Backgrounds & aims: ATP8B1 is a phosphatidylserine flippase in the canalicular membrane; patients with mutations in ATP8B1 develop severe chronic (PFIC1) or periodic (BRIC1) cholestatic liver disease. We have observed that Atp8b1 deficiency leads to enhanced biliary cholesterol excretion. It has been established that biliary cholesterol excretion depends on transport by the heterodimer Abcg5/Abcg8. We hypothesized that the increased cholesterol output was due to enhanced extraction from the altered canalicular membrane rather than to higher Abcg5/Abcg8 activity. We therefore studied the relation between Abcg5/Abcg8 expression and biliary cholesterol excretion in mice lacking Atp8b1, Abcg8, or both (GF mice).
Methods: Bile formation was studied in LXR agonist-fed wild-type mice as well as mice lacking Atp8b1 or Abcg8, or in GF mice upon infusion of taurocholate. Bile samples were analyzed for cholesterol, bile salt, phospholipids, and ectoenzyme content.

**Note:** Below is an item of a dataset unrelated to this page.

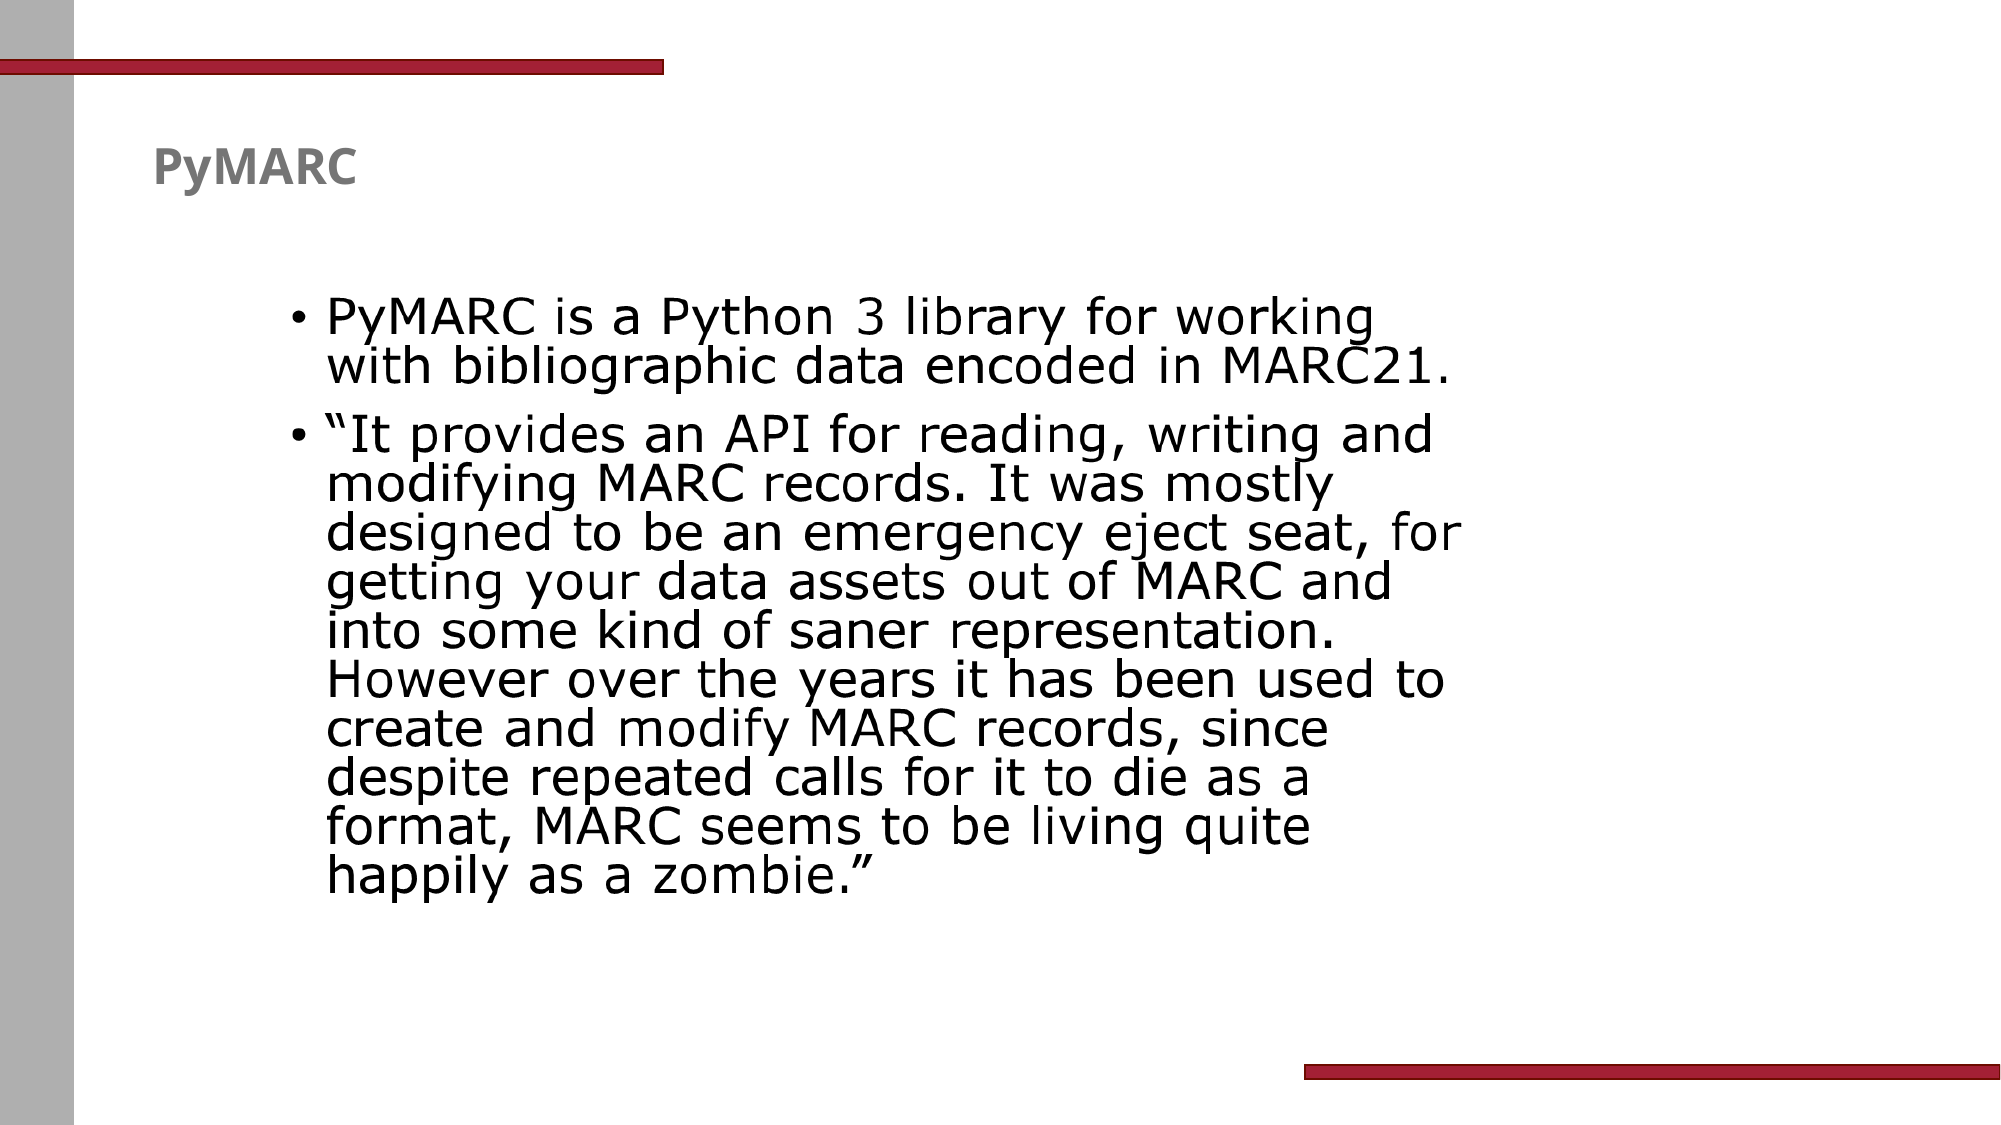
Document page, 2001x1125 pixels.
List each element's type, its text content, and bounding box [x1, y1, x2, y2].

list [261, 267, 1509, 960]
title PyMARC [137, 59, 1863, 278]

Results: LXR agonist increased Abcg5/8 expression, and this was accompanied by increased biliary cholesterol output in both wild-type and Atp8b1(G308V/G308V) mice. However, Atp8b1(G308V/G308V) mice maintained higher cholesterol output. Although in Abcg8(-/-) mice biliary cholesterol output was severely reduced, GF mice displayed high biliary cholesterol output, which was comparable with wild-type mice. Bile of both Atp8b1(G308V/G308V) and GF mice displayed elevated levels of phosphatidylserine and sphingomyelin, indicating membrane stress.
Conclusions: Our data demonstrate that the increased biliary cholesterol excretion in Atp8b1-deficient mice is independent of Abcg5/8 activity. This implicates that Atp8b1 deficiency leads to a decrease in the detergent resistance and subsequent nonspecific extraction of cholesterol from the canalicular membrane by bile salts.